When you reach the line in the data below that contains "Organisation structure are", please start repeating lines exactly, and stop after the line that contains "identify positions within", repeating nothing else.

#### Material provided ####

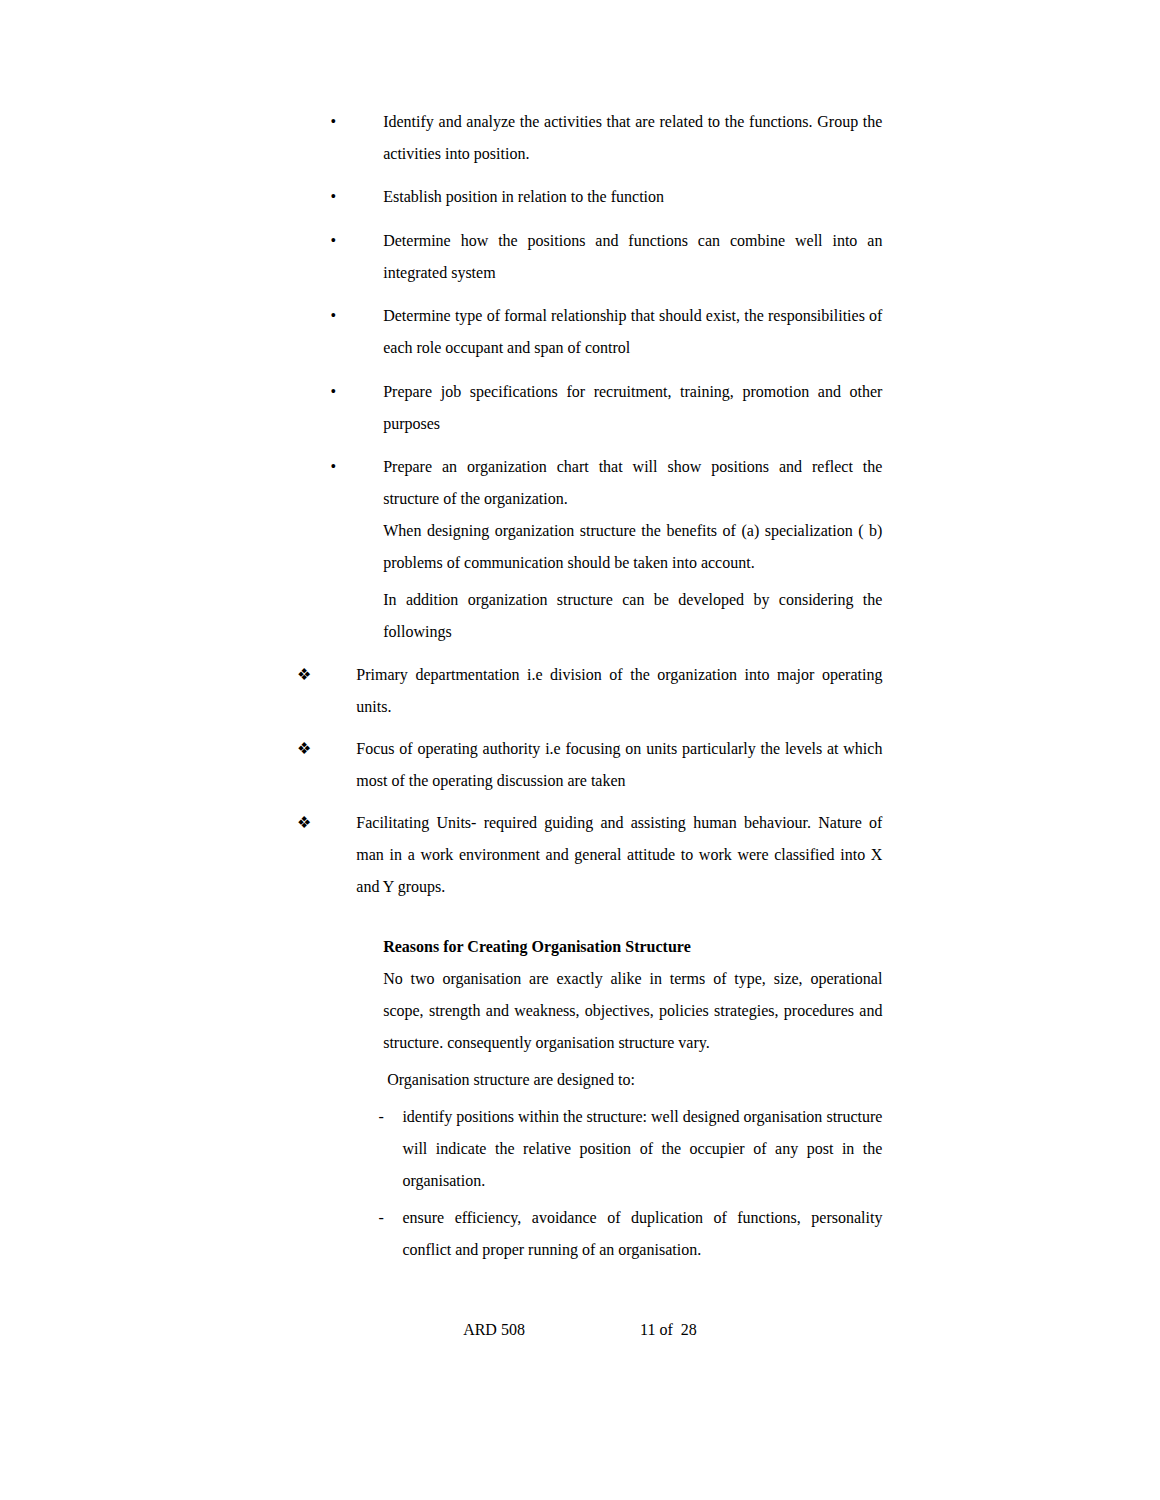Identify and analyze the activities that are related to the functions. Group the activities into position.
Establish position in relation to the function
Determine how the positions and functions can combine well into an integrated system
Determine type of formal relationship that should exist, the responsibilities of each role occupant and span of control
Prepare job specifications for recruitment, training, promotion and other purposes
Prepare an organization chart that will show positions and reflect the structure of the organization.
When designing organization structure the benefits of (a) specialization ( b) problems of communication should be taken into account.
In addition organization structure can be developed by considering the followings
Primary departmentation i.e division of the organization into major operating units.
Focus of operating authority i.e focusing on units particularly the levels at which most of the operating discussion are taken
Facilitating Units- required guiding and assisting human behaviour. Nature of man in a work environment and general attitude to work were classified into X and Y groups.
Reasons for Creating Organisation Structure
No two organisation are exactly alike in terms of type, size, operational scope, strength and weakness, objectives, policies strategies, procedures and structure. consequently organisation structure vary.
Organisation structure are designed to:
identify positions within the structure: well designed organisation structure will indicate the relative position of the occupier of any post in the organisation.
ensure efficiency, avoidance of duplication of functions, personality conflict and proper running of an organisation.
ARD 50811 of 28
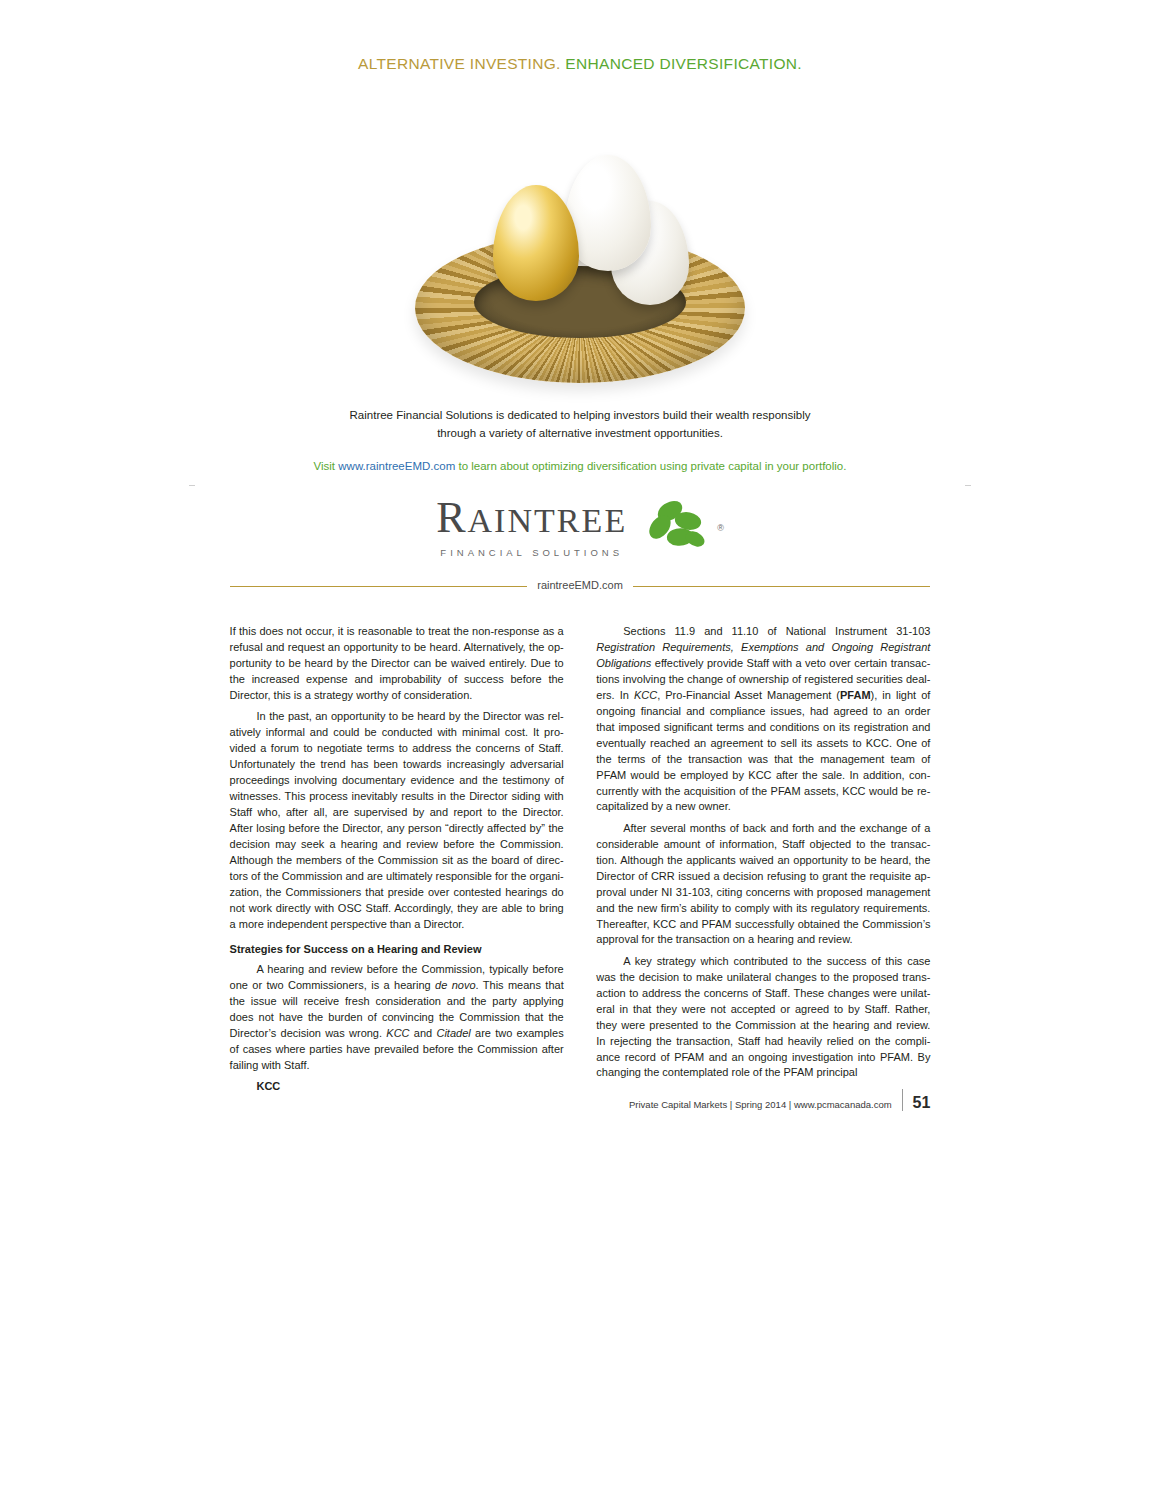ALTERNATIVE INVESTING. ENHANCED DIVERSIFICATION.
Raintree Financial Solutions is dedicated to helping investors build their wealth responsibly
through a variety of alternative investment opportunities.
Visit www.raintreeEMD.com to learn about optimizing diversification using private capital in your portfolio.
RAINTREE
FINANCIAL SOLUTIONS
®
raintreeEMD.com
If this does not occur, it is reasonable to treat the non-response as a refusal and request an opportunity to be heard. Alternatively, the opportunity to be heard by the Director can be waived entirely. Due to the increased expense and improbability of success before the Director, this is a strategy worthy of consideration.
In the past, an opportunity to be heard by the Director was relatively informal and could be conducted with minimal cost. It provided a forum to negotiate terms to address the concerns of Staff. Unfortunately the trend has been towards increasingly adversarial proceedings involving documentary evidence and the testimony of witnesses. This process inevitably results in the Director siding with Staff who, after all, are supervised by and report to the Director. After losing before the Director, any person “directly affected by” the decision may seek a hearing and review before the Commission. Although the members of the Commission sit as the board of directors of the Commission and are ultimately responsible for the organization, the Commissioners that preside over contested hearings do not work directly with OSC Staff. Accordingly, they are able to bring a more independent perspective than a Director.
Strategies for Success on a Hearing and Review
A hearing and review before the Commission, typically before one or two Commissioners, is a hearing de novo. This means that the issue will receive fresh consideration and the party applying does not have the burden of convincing the Commission that the Director’s decision was wrong. KCC and Citadel are two examples of cases where parties have prevailed before the Commission after failing with Staff.
KCC
Sections 11.9 and 11.10 of National Instrument 31-103 Registration Requirements, Exemptions and Ongoing Registrant Obligations effectively provide Staff with a veto over certain transactions involving the change of ownership of registered securities dealers. In KCC, Pro-Financial Asset Management (PFAM), in light of ongoing financial and compliance issues, had agreed to an order that imposed significant terms and conditions on its registration and eventually reached an agreement to sell its assets to KCC. One of the terms of the transaction was that the management team of PFAM would be employed by KCC after the sale. In addition, concurrently with the acquisition of the PFAM assets, KCC would be recapitalized by a new owner.
After several months of back and forth and the exchange of a considerable amount of information, Staff objected to the transaction. Although the applicants waived an opportunity to be heard, the Director of CRR issued a decision refusing to grant the requisite approval under NI 31-103, citing concerns with proposed management and the new firm’s ability to comply with its regulatory requirements. Thereafter, KCC and PFAM successfully obtained the Commission’s approval for the transaction on a hearing and review.
A key strategy which contributed to the success of this case was the decision to make unilateral changes to the proposed transaction to address the concerns of Staff. These changes were unilateral in that they were not accepted or agreed to by Staff. Rather, they were presented to the Commission at the hearing and review. In rejecting the transaction, Staff had heavily relied on the compliance record of PFAM and an ongoing investigation into PFAM. By changing the contemplated role of the PFAM principal
Private Capital Markets | Spring 2014 | www.pcmacanada.com
51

####

## Written solution
Organisation structure are designed to:
identify positions within the structure: well designed organisation structure will indicate the relative position of the occupier of any post in the organisation.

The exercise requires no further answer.